*** Dataset extract Section Begins ***

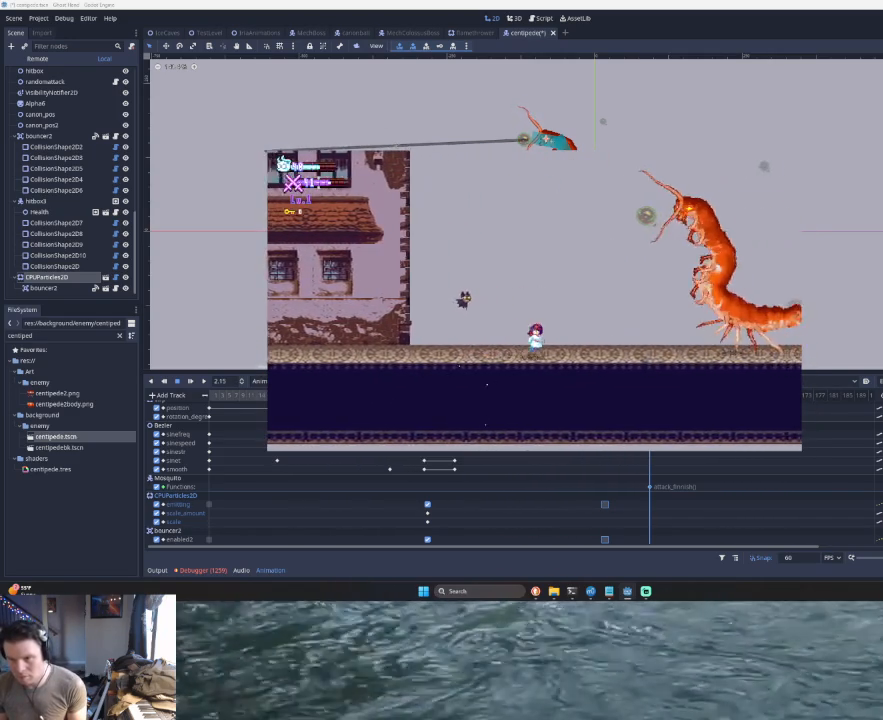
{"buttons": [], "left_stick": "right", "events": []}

*** Dataset extract Section Ends ***
*** Dataset extract Section Begins ***

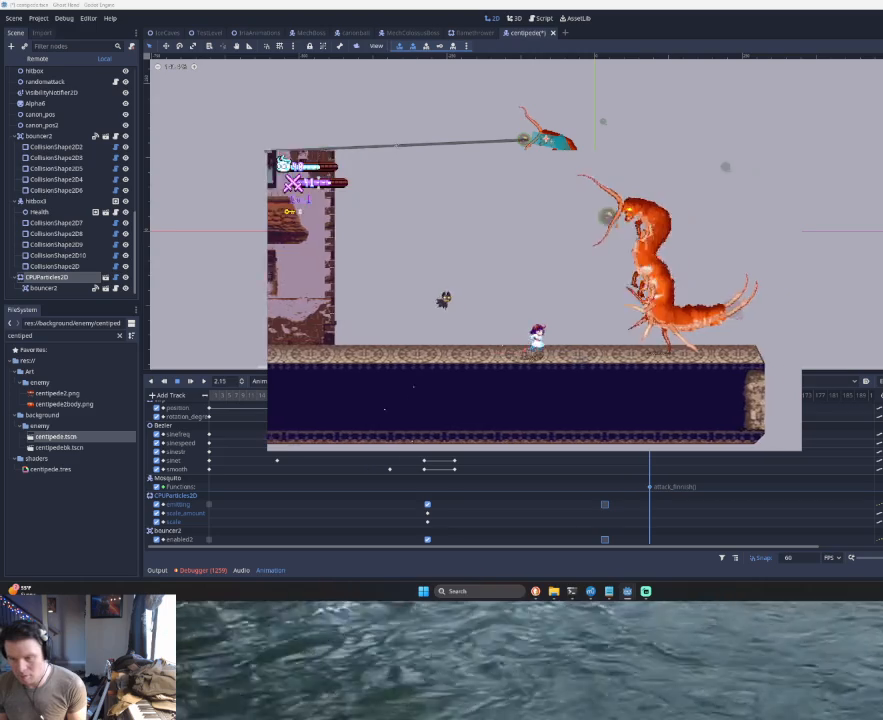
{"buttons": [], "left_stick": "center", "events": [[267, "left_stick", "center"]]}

*** Dataset extract Section Ends ***
*** Dataset extract Section Begins ***

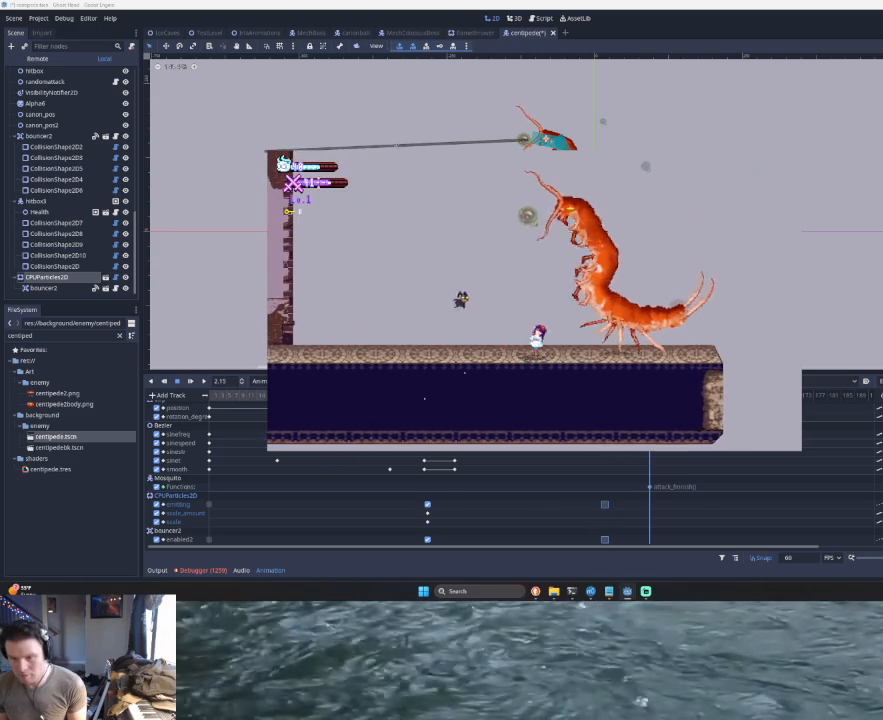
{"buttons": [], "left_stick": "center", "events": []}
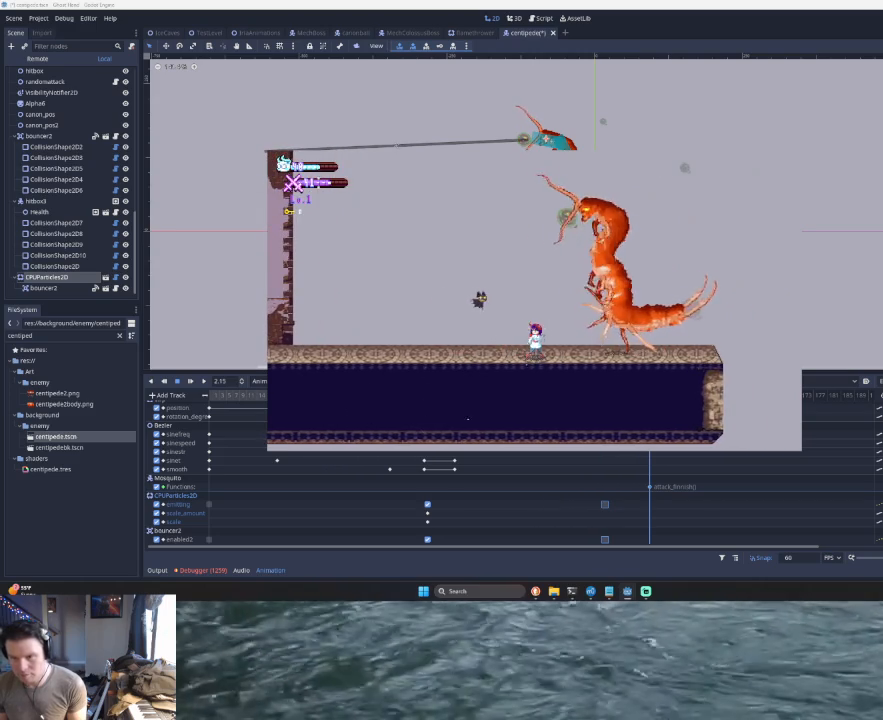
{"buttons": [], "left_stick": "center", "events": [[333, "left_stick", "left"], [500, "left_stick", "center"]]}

*** Dataset extract Section Ends ***

Exercise goal: Retrieve each line of the data in which the word "center" can be found.

Result for this exercise:
{"buttons": [], "left_stick": "center", "events": [[267, "left_stick", "center"]]}
{"buttons": [], "left_stick": "center", "events": []}
{"buttons": [], "left_stick": "center", "events": [[333, "left_stick", "left"], [500, "left_stick", "center"]]}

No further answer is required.